- _What this task involves_
Output the data below in full, character for character.

- _Extracted information_
:::::

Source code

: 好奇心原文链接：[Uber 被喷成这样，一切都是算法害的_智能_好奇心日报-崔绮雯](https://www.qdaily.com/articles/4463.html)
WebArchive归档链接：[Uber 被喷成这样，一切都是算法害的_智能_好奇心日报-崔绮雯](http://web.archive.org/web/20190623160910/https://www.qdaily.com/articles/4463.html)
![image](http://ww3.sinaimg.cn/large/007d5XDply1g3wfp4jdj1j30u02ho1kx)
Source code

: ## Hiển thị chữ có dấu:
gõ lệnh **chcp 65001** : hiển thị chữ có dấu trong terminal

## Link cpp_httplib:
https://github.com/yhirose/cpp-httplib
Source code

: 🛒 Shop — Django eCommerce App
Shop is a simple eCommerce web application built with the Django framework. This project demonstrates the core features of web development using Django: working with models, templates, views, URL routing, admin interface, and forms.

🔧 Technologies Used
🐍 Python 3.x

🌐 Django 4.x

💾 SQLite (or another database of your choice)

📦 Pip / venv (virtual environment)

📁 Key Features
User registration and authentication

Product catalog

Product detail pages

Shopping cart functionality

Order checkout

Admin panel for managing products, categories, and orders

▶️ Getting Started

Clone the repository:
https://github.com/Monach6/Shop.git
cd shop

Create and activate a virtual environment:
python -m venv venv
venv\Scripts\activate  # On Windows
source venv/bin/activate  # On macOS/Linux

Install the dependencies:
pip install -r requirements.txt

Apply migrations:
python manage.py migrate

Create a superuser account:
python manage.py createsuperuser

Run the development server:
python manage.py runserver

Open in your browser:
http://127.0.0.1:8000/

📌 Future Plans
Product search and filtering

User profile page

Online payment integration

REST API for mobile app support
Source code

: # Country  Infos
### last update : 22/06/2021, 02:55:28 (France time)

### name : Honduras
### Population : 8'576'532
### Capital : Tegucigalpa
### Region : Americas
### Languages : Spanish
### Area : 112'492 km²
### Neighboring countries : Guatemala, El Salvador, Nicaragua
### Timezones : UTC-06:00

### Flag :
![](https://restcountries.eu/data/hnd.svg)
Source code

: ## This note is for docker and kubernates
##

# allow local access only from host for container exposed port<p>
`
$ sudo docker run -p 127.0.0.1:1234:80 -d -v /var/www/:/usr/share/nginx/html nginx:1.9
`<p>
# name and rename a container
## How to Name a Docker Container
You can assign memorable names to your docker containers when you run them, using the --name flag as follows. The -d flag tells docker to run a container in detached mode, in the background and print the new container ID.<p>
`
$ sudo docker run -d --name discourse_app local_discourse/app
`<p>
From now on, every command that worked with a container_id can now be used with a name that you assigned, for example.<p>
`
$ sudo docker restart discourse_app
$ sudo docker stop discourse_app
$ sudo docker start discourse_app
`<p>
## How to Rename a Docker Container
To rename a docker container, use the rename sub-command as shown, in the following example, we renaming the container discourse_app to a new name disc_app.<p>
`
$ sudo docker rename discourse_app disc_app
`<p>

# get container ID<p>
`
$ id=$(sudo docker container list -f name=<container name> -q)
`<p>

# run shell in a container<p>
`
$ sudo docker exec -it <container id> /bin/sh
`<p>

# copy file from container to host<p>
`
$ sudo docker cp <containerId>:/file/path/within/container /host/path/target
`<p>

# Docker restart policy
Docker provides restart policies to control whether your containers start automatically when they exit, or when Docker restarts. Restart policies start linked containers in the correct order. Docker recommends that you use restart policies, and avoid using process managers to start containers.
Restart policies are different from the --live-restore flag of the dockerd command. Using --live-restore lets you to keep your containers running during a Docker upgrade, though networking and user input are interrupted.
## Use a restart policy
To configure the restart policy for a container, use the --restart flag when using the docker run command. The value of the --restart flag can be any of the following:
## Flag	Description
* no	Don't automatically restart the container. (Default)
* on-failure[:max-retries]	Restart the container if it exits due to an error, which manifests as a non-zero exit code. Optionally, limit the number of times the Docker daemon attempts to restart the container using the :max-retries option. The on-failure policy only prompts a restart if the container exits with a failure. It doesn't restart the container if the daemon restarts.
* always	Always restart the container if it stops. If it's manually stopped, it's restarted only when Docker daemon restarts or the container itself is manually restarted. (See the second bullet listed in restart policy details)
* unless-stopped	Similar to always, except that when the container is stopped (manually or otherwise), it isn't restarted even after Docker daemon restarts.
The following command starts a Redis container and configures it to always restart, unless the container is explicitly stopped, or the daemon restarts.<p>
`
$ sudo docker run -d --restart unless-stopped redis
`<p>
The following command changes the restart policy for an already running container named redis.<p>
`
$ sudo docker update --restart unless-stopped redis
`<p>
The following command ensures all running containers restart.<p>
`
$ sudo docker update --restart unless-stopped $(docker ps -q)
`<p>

:::::

- _Result of this exercise_
Source code

: 好奇心原文链接：[Uber 被喷成这样，一切都是算法害的_智能_好奇心日报-崔绮雯](https://www.qdaily.com/articles/4463.html)
WebArchive归档链接：[Uber 被喷成这样，一切都是算法害的_智能_好奇心日报-崔绮雯](http://web.archive.org/web/20190623160910/https://www.qdaily.com/articles/4463.html)
![image](http://ww3.sinaimg.cn/large/007d5XDply1g3wfp4jdj1j30u02ho1kx)
Source code

: ## Hiển thị chữ có dấu:
gõ lệnh **chcp 65001** : hiển thị chữ có dấu trong terminal

## Link cpp_httplib:
https://github.com/yhirose/cpp-httplib
Source code

: 🛒 Shop — Django eCommerce App
Shop is a simple eCommerce web application built with the Django framework. This project demonstrates the core features of web development using Django: working with models, templates, views, URL routing, admin interface, and forms.

🔧 Technologies Used
🐍 Python 3.x

🌐 Django 4.x

💾 SQLite (or another database of your choice)

📦 Pip / venv (virtual environment)

📁 Key Features
User registration and authentication

Product catalog

Product detail pages

Shopping cart functionality

Order checkout

Admin panel for managing products, categories, and orders

▶️ Getting Started

Clone the repository:
https://github.com/Monach6/Shop.git
cd shop

Create and activate a virtual environment:
python -m venv venv
venv\Scripts\activate  # On Windows
source venv/bin/activate  # On macOS/Linux

Install the dependencies:
pip install -r requirements.txt

Apply migrations:
python manage.py migrate

Create a superuser account:
python manage.py createsuperuser

Run the development server:
python manage.py runserver

Open in your browser:
http://127.0.0.1:8000/

📌 Future Plans
Product search and filtering

User profile page

Online payment integration

REST API for mobile app support
Source code

: # Country  Infos
### last update : 22/06/2021, 02:55:28 (France time)

### name : Honduras
### Population : 8'576'532
### Capital : Tegucigalpa
### Region : Americas
### Languages : Spanish
### Area : 112'492 km²
### Neighboring countries : Guatemala, El Salvador, Nicaragua
### Timezones : UTC-06:00

### Flag :
![](https://restcountries.eu/data/hnd.svg)
Source code

: ## This note is for docker and kubernates
##

# allow local access only from host for container exposed port<p>
`
$ sudo docker run -p 127.0.0.1:1234:80 -d -v /var/www/:/usr/share/nginx/html nginx:1.9
`<p>
# name and rename a container
## How to Name a Docker Container
You can assign memorable names to your docker containers when you run them, using the --name flag as follows. The -d flag tells docker to run a container in detached mode, in the background and print the new container ID.<p>
`
$ sudo docker run -d --name discourse_app local_discourse/app
`<p>
From now on, every command that worked with a container_id can now be used with a name that you assigned, for example.<p>
`
$ sudo docker restart discourse_app
$ sudo docker stop discourse_app
$ sudo docker start discourse_app
`<p>
## How to Rename a Docker Container
To rename a docker container, use the rename sub-command as shown, in the following example, we renaming the container discourse_app to a new name disc_app.<p>
`
$ sudo docker rename discourse_app disc_app
`<p>

# get container ID<p>
`
$ id=$(sudo docker container list -f name=<container name> -q)
`<p>

# run shell in a container<p>
`
$ sudo docker exec -it <container id> /bin/sh
`<p>

# copy file from container to host<p>
`
$ sudo docker cp <containerId>:/file/path/within/container /host/path/target
`<p>

# Docker restart policy
Docker provides restart policies to control whether your containers start automatically when they exit, or when Docker restarts. Restart policies start linked containers in the correct order. Docker recommends that you use restart policies, and avoid using process managers to start containers.
Restart policies are different from the --live-restore flag of the dockerd command. Using --live-restore lets you to keep your containers running during a Docker upgrade, though networking and user input are interrupted.
## Use a restart policy
To configure the restart policy for a container, use the --restart flag when using the docker run command. The value of the --restart flag can be any of the following:
## Flag	Description
* no	Don't automatically restart the container. (Default)
* on-failure[:max-retries]	Restart the container if it exits due to an error, which manifests as a non-zero exit code. Optionally, limit the number of times the Docker daemon attempts to restart the container using the :max-retries option. The on-failure policy only prompts a restart if the container exits with a failure. It doesn't restart the container if the daemon restarts.
* always	Always restart the container if it stops. If it's manually stopped, it's restarted only when Docker daemon restarts or the container itself is manually restarted. (See the second bullet listed in restart policy details)
* unless-stopped	Similar to always, except that when the container is stopped (manually or otherwise), it isn't restarted even after Docker daemon restarts.
The following command starts a Redis container and configures it to always restart, unless the container is explicitly stopped, or the daemon restarts.<p>
`
$ sudo docker run -d --restart unless-stopped redis
`<p>
The following command changes the restart policy for an already running container named redis.<p>
`
$ sudo docker update --restart unless-stopped redis
`<p>
The following command ensures all running containers restart.<p>
`
$ sudo docker update --restart unless-stopped $(docker ps -q)
`<p>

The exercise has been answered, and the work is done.